**Check your understanding:**
a) Decide whether each statement agrees with the review of For Those in Peril below: (i) Aaron is the only person who survived a fishing boat accident that killed five others, (ii) Aaron remembers clearly what happened during the accident, (iii) the father of his brother's girlfriend is glad to have Aaron around. For each, answer yes or no and quote the deciding words from the review.
b) Write the next part of the review of For Those in Peril below, picking up right after its last sentence.

**Given passage:**

━━━━━━━━━━━━━━━━━━━━━━━━━━━━━━

Fish Out of Water: Wright’s Debut a Visually Arresting, Moody Allegory
The mythological significance of the sea inflects and infects Paul Wright’s somber directorial debut, For Those in Peril, a dark allegory which takes its title from a line in a traditional naval hymn. Related with a heavy earnestness, there’s nary a break from the staunchly bleak tone, a saturation that tends to cast its final flight of fancy moment into mind-numbing dubiousness rather than landsliding into poignancy. Be that as it may, Wright’s visually arresting debut is often a poetically charged portrait of a pariah in an emotional wasteland of a community’s dismissive cruelty.
The sole survivor of a fishing boat accident that claimed the lives of five others, including his own older brother, we meet Aaron (George Mackay) preparing for his sibling’s funeral with the help of his mother, Cathy (Kate Dickie). But we’re quickly clued into the fact that Aaron was not among the town’s most beloved citizens and was generally considered an odd man out. The parents of the other children are bitterly resentful of the fact that their own, more masculine, more socially adept kids were claimed by the sea rather than Aaron. Amidst these constant criticisms, it doesn’t help that Aaron cannot remember anything about what transpired; only that he is convinced that his brother is still alive out there. Beyond his sympathetic but helpless mother, the only friendly face is his brother’s grieving girlfriend, (Nichola Burley), whose father (Michael Smiley) is none too happy to see him hanging around.
Crafted around the central protagonist portrayed by George Mackay, For Those in Peril has a very insular, contained mood for a tale that hints at much greater narrative possibilities. Mackay’s Aaron is faced with an inordinate and repetitive pattern of hatred in his crusade to prove that he believes his brother is still alive, lodged in the belly of a ‘devil’ in the sea, orally related to us from a fairy tale his mother would soothe him with as a child.

━━━━━━━━━━━━━━━━━━━━━━━━━━━━━━

**Supplied entries:**

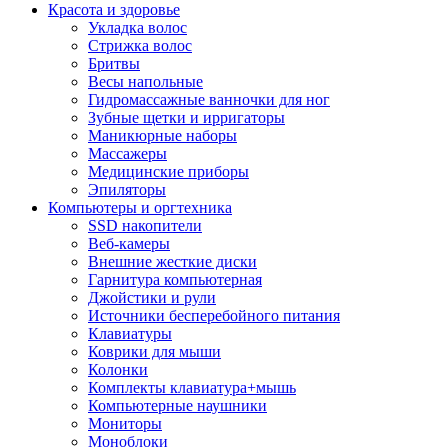
Красота и здоровье
Укладка волос
Стрижка волос
Бритвы
Весы напольные
Гидромассажные ванночки для ног
Зубные щетки и ирригаторы
Маникюрные наборы
Массажеры
Медицинские приборы
Эпиляторы
Компьютеры и оргтехника
SSD накопители
Веб-камеры
Внешние жесткие диски
Гарнитура компьютерная
Джойстики и рули
Источники бесперебойного питания
Клавиатуры
Коврики для мыши
Колонки
Комплекты клавиатура+мышь
Компьютерные наушники
Мониторы
Моноблоки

━━━━━━━━━━━━━━━━━━━━━━━━━━━━━━

**Written responses:**
a)
(i) Yes: "The sole survivor of a fishing boat accident that claimed the lives of five others"
(ii) No: "Aaron cannot remember anything about what transpired"
(iii) No: "whose father (Michael Smiley) is none too happy to see him hanging around"

b)
Aaron’s insistent hang-up on the fairy tale is indeed frustrating, yet it seems an obvious world to escape into considering the barren rock of his daily reality, which it seems wasn’t much better before the terrible accident. Mackay’s commendable, introverted performance is what makes this at all believable, a shell-shocked, traumatized teen with a heaping load of survivor’s guilt to hang around his neck. His shared scenes with Nichola Burley, playing his brother’s girlfriend, are rather tender, nicely developed moments. We see a softer side of Kate Dickie as Aaron’s mother, but her character’s ineffectual and passive resistance to the town’s attitude towards her misfit son casts her in a rather unappealing light. Still, an aside into karaoke conveys her feelings much more eloquently than any of her dialogue.
At times impressive, mostly due to Benjamin Kracun’s strikingly shot landscapes of local Aberdeenshire, For Those in Peril is effective as an allegory, its haunting fairy tale continually drummed into our skulls as the film moves along. Surely, Wright catches the tone better than something like Neil Jordan’s saccharine schmaltz Ondine (2009), an Irish tale about another kind of sea creature. Its final moments will stick with you, if mostly for Wright’s insistence on the audience creating its own interpretation of what the ending means.